Defense Budgets Sustain Bloated, Obsolete Military

Pentagon is a boon to defense corporations and politicians eager to project power the world over

Even as the Obama administration acknowledges that 21st century conflicts will not be fought with tens of thousands of boots on the ground or colossal weapons systems, Washington continues to carry through bloated military budgets and outdated armaments.

In his State of the Union address this month, President Obama said “we don’t need to send tens of thousands of our sons and daughters abroad, or occupy other nations,” in order to fight the terrorist threat. And cyber-warfare is the only other major threat, as opposed to hot wars with other world powers.

“Nevertheless, the defense budget contains hundreds of billions of dollars for new generations of aircraft carriers and stealth fighters, tanks that even the Army says it doesn’t need and combat vehicles too heavy to maneuver in desert sands or cross most bridges in Asia, Africa or the Middle East,” reports Gopal Ratnam at Bloomberg News.

“There’s a fundamental need to have a conversation about what kind of military we need to have and what we should expect it to do,” Andrew Bacevich, a West Point graduate and former Army colonel who now teaches at Boston University, told Bloomberg in an interview.

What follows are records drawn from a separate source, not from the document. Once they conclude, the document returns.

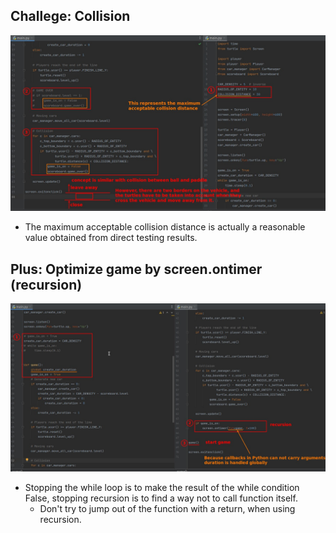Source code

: ## **Challege: Collision**

![Alt collision](pic/01.jpg)

- The maximum acceptable collision distance is actually a reasonable value obtained from direct testing results.

## **Plus: Optimize game by screen.ontimer (recursion)**

![Alt optimize by recursion](pic/02.jpg)

- Stopping the while loop is to make the result of the while condition False, stopping recursion is to find a way not to call function itself.
  - Don't try to jump out of the function with a return, when using recursion.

Not only does the military industrial complex insist on continuing to overspend on irrelevant weapons systems, but lobbyists and government officials have issued desperate warnings of doom in the face of minor sequestration budget cuts that would cut $500 billion over ten years (merely a reduction in the rate of growth in spending).

The defense budget and the military it pays for has no direct relationship to the actual threats America faces. Instead it serves as a boon to defense corporations on the public dole and to politicians eager to project power the world over.